Development new optical coating techniques: Optical coating technologies are always evolving. Helia build all their own deposition systems so have great flexibility in integrating new techniques as they become useful. Currently Helia are building a microwave assisted Electron Cyclotron Resonance (ECR) tool for high performance UV coatings and recently a high-energy Plasma Ion Assisted Deposition (PIAD) tool for 8” wafers which grows near-bulk materials. New techniques require ever more precise characterisation and Helia collaborates closely with the University of the West of Scotland, the University of Strathclyde and Glasgow University for access to new methods of analysis.
Markets: Helia will continue to focus on key markets that require a lot of reliability and qualification and a wide range of wavelengths and coating materials. Helia’s key strength is their flexibility between different wavelengths, anything from 170 nanometres in the UV up to 30 microns in the far infrared and the 130+ different coating materials that they have available to cover those wavelength ranges.
If you started again, what would you do differently?
“I’d join EPIC earlier as EPIC has been a really key organisation for us”.
“I think we’d also invest more heavily in automation and robotics earlier on. It's something that we do now, but it's something that there wasn't really an appetite to do earlier in the company's history”.
“We were running some processes at a loss for several years, which is an important mistake for a company to make. To avoid this, I’d spend more time reviewing the costs behind processes, to better understand their real cost”.
What words of wisdom do you have for the next generation of entrepreneurs?
“First, go to a large multinational corporation where you’ll get excellent training and unparalleled experience: You’ll have to give a lot, but you’ll get a lot back in return. In particular, you’ll meet incredible people who will become part of your future network”.

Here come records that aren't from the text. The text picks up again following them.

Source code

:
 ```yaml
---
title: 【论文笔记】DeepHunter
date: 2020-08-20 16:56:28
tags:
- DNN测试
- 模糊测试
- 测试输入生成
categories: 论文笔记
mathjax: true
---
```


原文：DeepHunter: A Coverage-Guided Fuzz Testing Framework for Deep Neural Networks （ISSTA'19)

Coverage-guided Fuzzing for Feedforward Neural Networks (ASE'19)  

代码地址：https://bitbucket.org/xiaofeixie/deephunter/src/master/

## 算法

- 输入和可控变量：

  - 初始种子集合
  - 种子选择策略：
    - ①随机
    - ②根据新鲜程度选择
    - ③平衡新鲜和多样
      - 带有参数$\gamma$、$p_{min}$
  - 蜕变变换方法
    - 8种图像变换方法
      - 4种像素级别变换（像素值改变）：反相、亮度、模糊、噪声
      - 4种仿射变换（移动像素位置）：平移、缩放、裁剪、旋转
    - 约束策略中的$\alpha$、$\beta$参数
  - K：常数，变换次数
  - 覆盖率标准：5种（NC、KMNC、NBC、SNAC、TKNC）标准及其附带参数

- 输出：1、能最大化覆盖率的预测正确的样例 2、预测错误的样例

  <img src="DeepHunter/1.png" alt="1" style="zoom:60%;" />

“Second, chose the right type of investors. In my experience, things can go very wrong. Make sure the investor is appropriate for the expected lifetime of your product or service. Have a jointly agreed exit strategy and be aware of their expectations in relation to return on investment, in terms of timescale, capital and growth. Try to find investors who are genuinely interested in your company and in your technology and not just in the money”.
“Third, be very prepared not to sleep. Certainly, in the first year of Helia, I didn't take a day off and I was in every weekend and regularly worked over 24-hour shifts. It can be very exhausting and depressing, but don't give up”.
“Finally, hard work and opportunity can make you a CEO, but it’s your team that keeps you there”.